A. There are two types of lasers used for etching or scribing (laser engraving) metal surfaces. YAG (for yttrium, aluminum, garnet) is a crystalline, solid-state laser that emits a wavelength of 1.064 micrometers (1064 nanometers). This type of laser is capable of scribing right through the anodic coating to the bare substrate underneath. Turning the power to maximum will determine how deep the engraving is and how rough it leaves the metallic surface. The anodic coating can be removed in this process. Operating on a very low power setting, the YAG laser may be capable of removing “color” from an anodic coating without removing the coating.

The other type of laser engraver uses a combination of gases (carbon dioxide, nitrogen and helium) to emit a wavelength of 10.6 micrometers, which is virtually the same as that of aluminum. In this case, the engraving mechanism absorbs the dyed color in the anodic coating.
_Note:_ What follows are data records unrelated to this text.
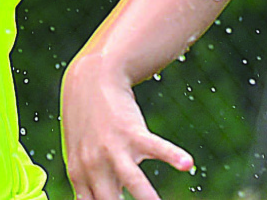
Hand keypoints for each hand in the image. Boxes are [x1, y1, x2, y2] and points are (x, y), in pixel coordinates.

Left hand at [61, 54, 193, 199]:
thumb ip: (90, 185)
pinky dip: (172, 155)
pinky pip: (154, 146)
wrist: (90, 79)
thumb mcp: (80, 155)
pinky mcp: (132, 130)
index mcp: (79, 174)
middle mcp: (94, 164)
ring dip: (148, 199)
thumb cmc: (87, 124)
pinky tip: (187, 164)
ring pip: (132, 180)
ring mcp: (112, 147)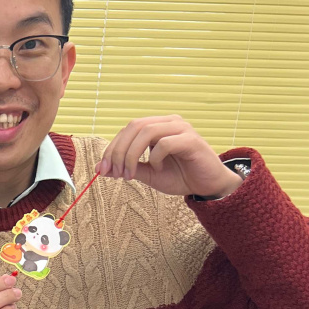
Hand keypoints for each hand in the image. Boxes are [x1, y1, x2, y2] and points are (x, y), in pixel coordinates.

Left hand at [97, 116, 243, 199]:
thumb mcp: (149, 174)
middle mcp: (168, 122)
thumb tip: (100, 169)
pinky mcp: (191, 140)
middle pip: (134, 126)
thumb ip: (128, 168)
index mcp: (157, 126)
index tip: (102, 170)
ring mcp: (181, 128)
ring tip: (130, 175)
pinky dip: (155, 158)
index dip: (111, 148)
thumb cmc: (180, 177)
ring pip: (147, 131)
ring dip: (132, 155)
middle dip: (118, 151)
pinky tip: (159, 169)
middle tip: (114, 173)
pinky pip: (164, 143)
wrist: (207, 186)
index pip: (127, 129)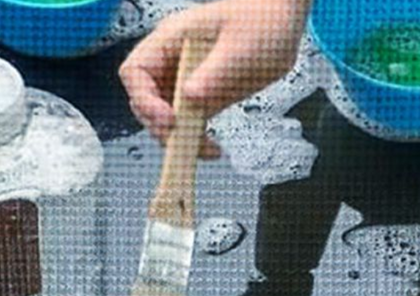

The color is removed, but no anodic coating is actually removed. The rate of absorption of the color from the anodic coating is determined by the anodic coating thickness and the power output of the laser. The color is more quickly absorbed in thinner coatings and less quickly in thicker coatings. If you had a black anodized coating, for instance, the laser absorbs the black color, leaving the aluminum color “engraved” anodic surface. If the coating is clear, the engraved results may be a mixed bag. With clear anodic coatings, the depth of color (usually shades of gray) is dependent on both the alloy and temper of the part being engraved, as well as the anodic coating thickness. Generally, the more coating thickness, the darker the clear color.

Test the integrity of the anodic coating of the engraved areas with a continuity meter. No continuity indicates the anodic coating has not been removed and continuity indicates the coating has been removed.